Figure 6 shows another embodiment of the brake drum arms wherein the base of the brake drum arm is not continuous. Adjacent brake drum arms 202a and 202b are placed side by side. However the base or the drum-arm interface 208 is not continuous leaving the surface exposed to air cooling.

The operation of the brake drum during braking operation is now explained. During the braking of the vehicle, heat generated inside the brake drum on account of friction between the rotating brake drum and static brake shoes is conducted by the brake drum material from the brake drum inner surface to the brake drum outer surface from where it travels to the drum-arm interface. A part of this heat is then conducted along the length of the brake drum arm from where it is dissipated to the environment with the help of air. All the brake drum arms work simultaneously thus ensuring better heat dissipation.

It will be appreciated that the present subject matter and its equivalent thereof offers many advantages, including those which are described henceforth. The above construction facilitates placing of more number of brake drum arms together on the outer surface of the brake drum than the prior art. More brake drum arms lead to more surface area leading to faster and better heat dissipation during braking than the prior art.

Further the present invention also imparts structural strength to the wheel rim in the lateral direction.

Furthermore, the present invention is preferably suited for brake drums fabricated from a sheet metal wherein the said brake drum arms, also preferably made of sheet metal, can be welded easily. During testing, it was found that the present invention leads to 50 degrees Celsius reduction In temperature of the brake drum when compared with the prior art. This reduction in the temperature is substantial and may lead to increase in life of the brake drum and other components inside the wheel hub and may reduce failures.
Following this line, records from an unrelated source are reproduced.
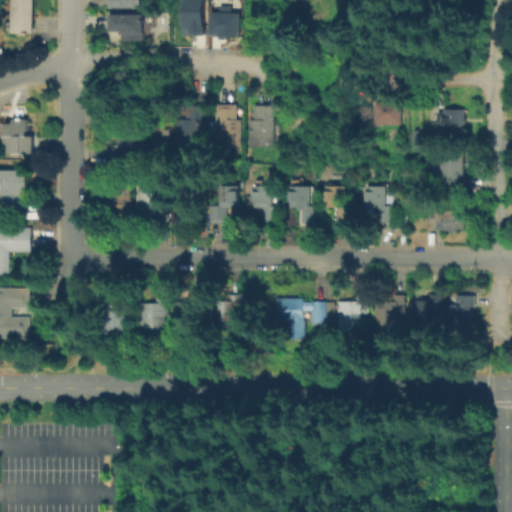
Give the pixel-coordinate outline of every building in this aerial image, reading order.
[(12,34),(12,0),(35,0),(35,34),(12,34)] [(144,0),(144,10),(110,10),(110,0),(144,0)] [(182,0),(203,0),(203,34),(193,34),(193,36),(188,36),(188,35),(182,35),(182,0)] [(209,10),(218,11),(219,4),(230,4),(230,12),(239,12),(238,36),(207,34),(209,10)] [(120,35),(112,35),(112,16),(145,16),(145,44),(120,44),(120,35)] [(123,97),(145,97),(145,116),(126,116),(126,122),(108,122),(108,110),(123,110),(123,97)] [(404,103),(404,100),(411,100),(411,116),(402,116),(402,126),(377,126),(377,102),(404,103)] [(241,116),(241,147),(220,147),(220,106),(241,106),(241,116)] [(276,137),(275,149),(252,149),(252,107),(276,107),(276,137)] [(467,110),(467,132),(446,132),(446,124),(431,124),(431,110),(467,110)] [(206,133),(206,144),(180,144),(180,111),(206,111),(206,133)] [(360,126),(360,112),(372,112),(372,126),(360,126)] [(11,148),(0,148),(0,121),(29,121),(29,135),(37,135),(37,156),(11,155),(11,148)] [(414,146),(414,132),(424,132),(424,146),(414,146)] [(126,163),(111,163),(111,150),(124,151),(124,138),(145,138),(145,158),(126,158),(126,163)] [(469,178),(469,190),(452,190),(452,178),(441,178),(441,154),(469,154),(469,178)] [(0,201),(0,172),(28,172),(28,200),(24,200),(24,214),(2,214),(2,201),(0,201)] [(267,209),(262,209),(262,206),(257,206),(257,183),(264,183),(264,175),(279,175),(279,209),(288,209),(288,225),(267,225),(267,209)] [(140,214),(140,182),(166,182),(166,214),(140,214)] [(328,209),(328,187),(350,188),(350,205),(356,205),(356,224),(336,223),(337,209),(328,209)] [(318,208),(318,222),(304,222),(304,208),(296,208),(296,188),(318,188),(318,208)] [(233,225),(216,225),(216,210),(224,210),(224,189),(241,189),(241,214),(233,214),(233,225)] [(389,189),(389,207),(394,207),(394,222),(381,222),(381,207),(368,207),(368,189),(389,189)] [(110,223),(110,194),(131,194),(131,223),(110,223)] [(430,231),(430,209),(469,210),(469,231),(430,231)] [(0,229),(34,229),(34,254),(13,254),(13,276),(0,276),(0,229)] [(0,290),(30,290),(30,309),(16,309),(16,317),(32,317),(32,340),(0,340),(0,290)] [(344,326),(344,295),(370,295),(370,326),(344,326)] [(405,329),(405,330),(378,330),(378,297),(405,297),(405,329)] [(218,330),(218,298),(243,298),(242,331),(218,330)] [(453,332),(454,298),(473,298),(473,332),(453,332)] [(304,318),(304,338),(290,338),(290,318),(280,318),(280,300),(305,300),(304,318)] [(440,301),(440,329),(412,329),(412,301),(440,301)] [(167,324),(167,332),(142,332),(142,303),(167,303),(167,324)] [(313,325),(313,303),(330,303),(329,325),(313,325)] [(130,304),(130,331),(105,331),(105,304),(130,304)] [(177,337),(177,305),(203,305),(203,337),(177,337)]
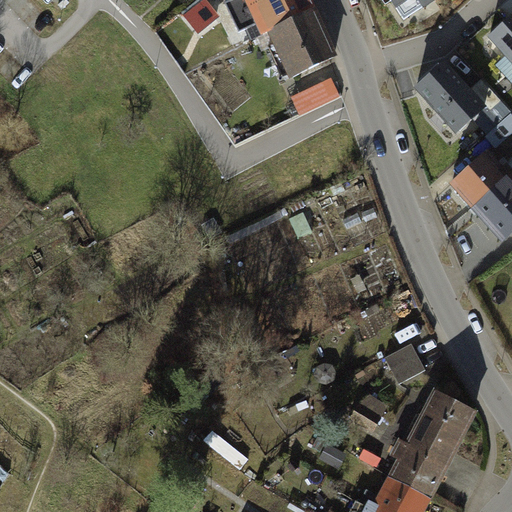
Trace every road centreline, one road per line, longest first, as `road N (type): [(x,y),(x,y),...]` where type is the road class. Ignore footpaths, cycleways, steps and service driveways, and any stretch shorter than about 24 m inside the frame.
road 1 (secondary): [(357,66),(413,226),(495,392)]
road 2 (residential): [(357,66),(431,44),(483,0)]
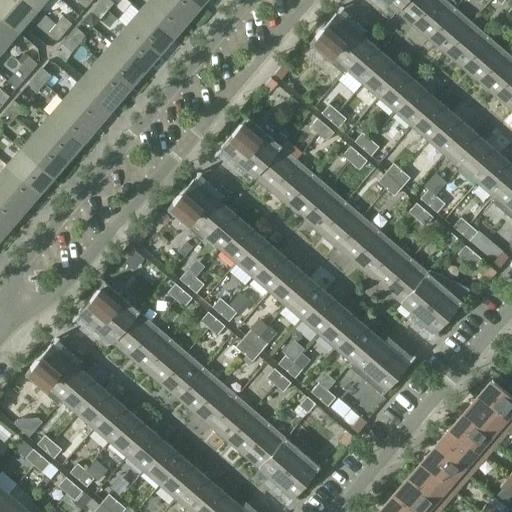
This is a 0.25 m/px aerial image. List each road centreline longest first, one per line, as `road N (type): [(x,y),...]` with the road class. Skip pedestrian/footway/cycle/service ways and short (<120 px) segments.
road 1 (residential): [(20,311),(57,294),(309,0)]
road 2 (residential): [(247,0),(0,290)]
road 3 (residential): [(336,511),(511,306)]
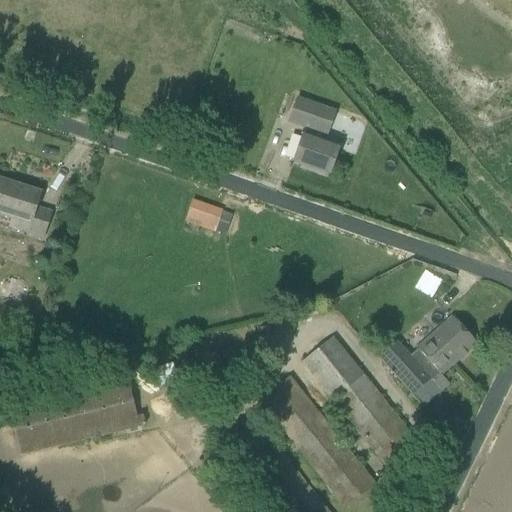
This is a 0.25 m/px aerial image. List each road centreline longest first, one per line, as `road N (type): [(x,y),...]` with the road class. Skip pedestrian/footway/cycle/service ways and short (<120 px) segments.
road 1 (unclassified): [(511,278),(0,107)]
road 2 (unclassified): [(440,511),(511,367)]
The present invention is thus described. The above description explains the present invention with respect to the anterior wheel of the vehicle. However the said invention can also be applied to rear wheel or both wheels of the vehicle. Further, the terms and expressions in this specification are of description and not of limitation and do not exclude any equivalents of the features illustrated and described, but it is understood that various other embodiments, modifications, substitutions, changes and equivalents are also possible without departing from the scope and ambit of the present invention which will now become apparent to those skilled in the art from this detailed description. Accordingly, the description is to be understood as an exemplary embodiment and reading of the invention is not intended to be taken restrictively.

We claim:

1. A brake drum at the centre of a vehicle wheel with a wheel rim for better heat dissipation during braking operation and better structural stiffness of the wheel, the said brake drum having an inner surface
and an outer surface, the said brake drum comprising of at least one brake drum arm on its outer surface extending from the brake drum to the wheel rim in radial direction, the said brake drum arm
having more width along the lateral axis of the vehicle wherein,

one end of the said brake drum arm is connected to the wheel rim through a rim-arm interface; another end of the brake drum is connected to the outer surface of the brake drum through a drum-arm interface and the brake drum arm approximately having a U shape structure.

2. The brake drum as claimed in claim 1, wherein the said drum brake arm is a continuous arm with atleast two brake drum arms welded together between the said brake drum and the said wheel rim.

3. The brake drum as claimed in claim 1, wherein the said drum brake and the said drum brake arm may be fabricated of any material including steel, the said drum brake arm connected to the brake drum preferably by welding or casting.

4. The brake drum as claimed in claim 1, wherein the said vehicle may be any automobile including a scooter type motorcycle.

5. A brake drum substantially as claimed in any of the preceding claims and illustrated with reference to the accompanying drawings.